Monday, September 5, 2011
Freedom
My definition of freedom is simple: exercise of free will. Of course, there are varying degrees of freedom for this definition (of mine.) It can come in all different flavors - as people living in oppressive authoritarian states still have a great degree of freedom. These "oppressed" peoples simply lack one small part of the equation to what society today has labeled as the "right" freedom: the right to vote. Unless each and every one of the citizens living in said oppressive state are tied to a ball and chain - and in this situation, I can finally concur that it is a lack of freedom - they can still exercise free will. Perhaps the way they are treated are unjust, but I have seen and heard many people brand the citizens who simply lack the right to vote as "needing freedom." They have a smaller degree of freedom compared to someone inhabiting a place such as Taiwan, simply because they lack that one ballot every X years. Freedom in its most intense state would return to primality - perhaps what Thomas Hobbs had described many years ago, with everyone living in a state of fear but free to do whatever they want because the world lacks a set of laws. Freedom needs to be regulated, and these regulations make sense - laws, they are called. Most people in this world live in proximity of each other in terms of the levels of freedom. For the point of this journal entry I suppose, these "levels" would be things like very restricted freedom or something of the sort.

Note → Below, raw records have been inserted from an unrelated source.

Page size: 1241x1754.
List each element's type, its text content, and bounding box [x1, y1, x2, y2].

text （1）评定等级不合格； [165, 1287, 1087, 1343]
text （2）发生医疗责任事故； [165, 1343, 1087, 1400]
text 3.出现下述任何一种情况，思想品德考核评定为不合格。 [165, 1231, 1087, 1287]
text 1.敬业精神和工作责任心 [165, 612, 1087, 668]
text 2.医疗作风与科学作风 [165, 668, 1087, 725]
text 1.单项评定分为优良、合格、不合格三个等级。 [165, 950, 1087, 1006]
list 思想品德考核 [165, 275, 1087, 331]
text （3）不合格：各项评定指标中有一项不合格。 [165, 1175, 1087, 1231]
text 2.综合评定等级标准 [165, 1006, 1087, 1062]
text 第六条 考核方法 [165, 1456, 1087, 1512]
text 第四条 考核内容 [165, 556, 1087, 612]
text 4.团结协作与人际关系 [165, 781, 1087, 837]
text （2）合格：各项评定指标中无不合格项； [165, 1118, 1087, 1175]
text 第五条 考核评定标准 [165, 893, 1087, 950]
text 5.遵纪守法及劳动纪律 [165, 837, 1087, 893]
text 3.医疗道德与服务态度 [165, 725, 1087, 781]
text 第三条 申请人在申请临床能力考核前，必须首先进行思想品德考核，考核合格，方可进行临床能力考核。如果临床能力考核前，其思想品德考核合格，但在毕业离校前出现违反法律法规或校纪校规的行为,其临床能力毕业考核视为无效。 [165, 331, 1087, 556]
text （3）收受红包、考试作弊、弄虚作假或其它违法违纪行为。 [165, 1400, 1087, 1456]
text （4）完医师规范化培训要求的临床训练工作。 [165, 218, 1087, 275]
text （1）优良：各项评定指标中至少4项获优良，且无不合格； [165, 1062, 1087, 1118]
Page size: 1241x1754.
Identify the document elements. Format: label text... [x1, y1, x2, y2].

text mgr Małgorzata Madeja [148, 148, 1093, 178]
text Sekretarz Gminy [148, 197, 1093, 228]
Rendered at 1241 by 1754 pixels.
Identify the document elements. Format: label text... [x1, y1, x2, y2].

Wednesday, August 31, 2011
Blog Post 1
Why are Chinese women as mothers more superior? Well, my reaction to this is simple: the discipline that women who are raised within the culture, and once exported in the form of individual families, is almost unperturbed, and perhaps even amplified due to the fact that immigrants from other countries in America struggle to achieve success compared to white Americans. The Chinese have a lot of pride, and to fuel this pride they seek to turn their children into perfunctory learning machines: by pencil pushing and haranguing them. They achieve this by forcing the children through a rigorous but robust system that is pretty much universal in all societies which had stemmed from the Confucian society of China; this includes Korea, Hong Kong, Taiwan, and various other countries the Han Chinese had influenced. I thought this excerpt from the book was quite entertaining and should be taken in a light-hearted manner. First of all, it's HER kids. She can do whatever she wants with them - she is her own children's mother and can decide what parenting style to adopt, and if the way she was raised had worked, why not repeat it? I believe some of the ways she addresses the specifics of her style was done in a comedic manner and I had gotten a few inside chuckles from it. I would love to read this book.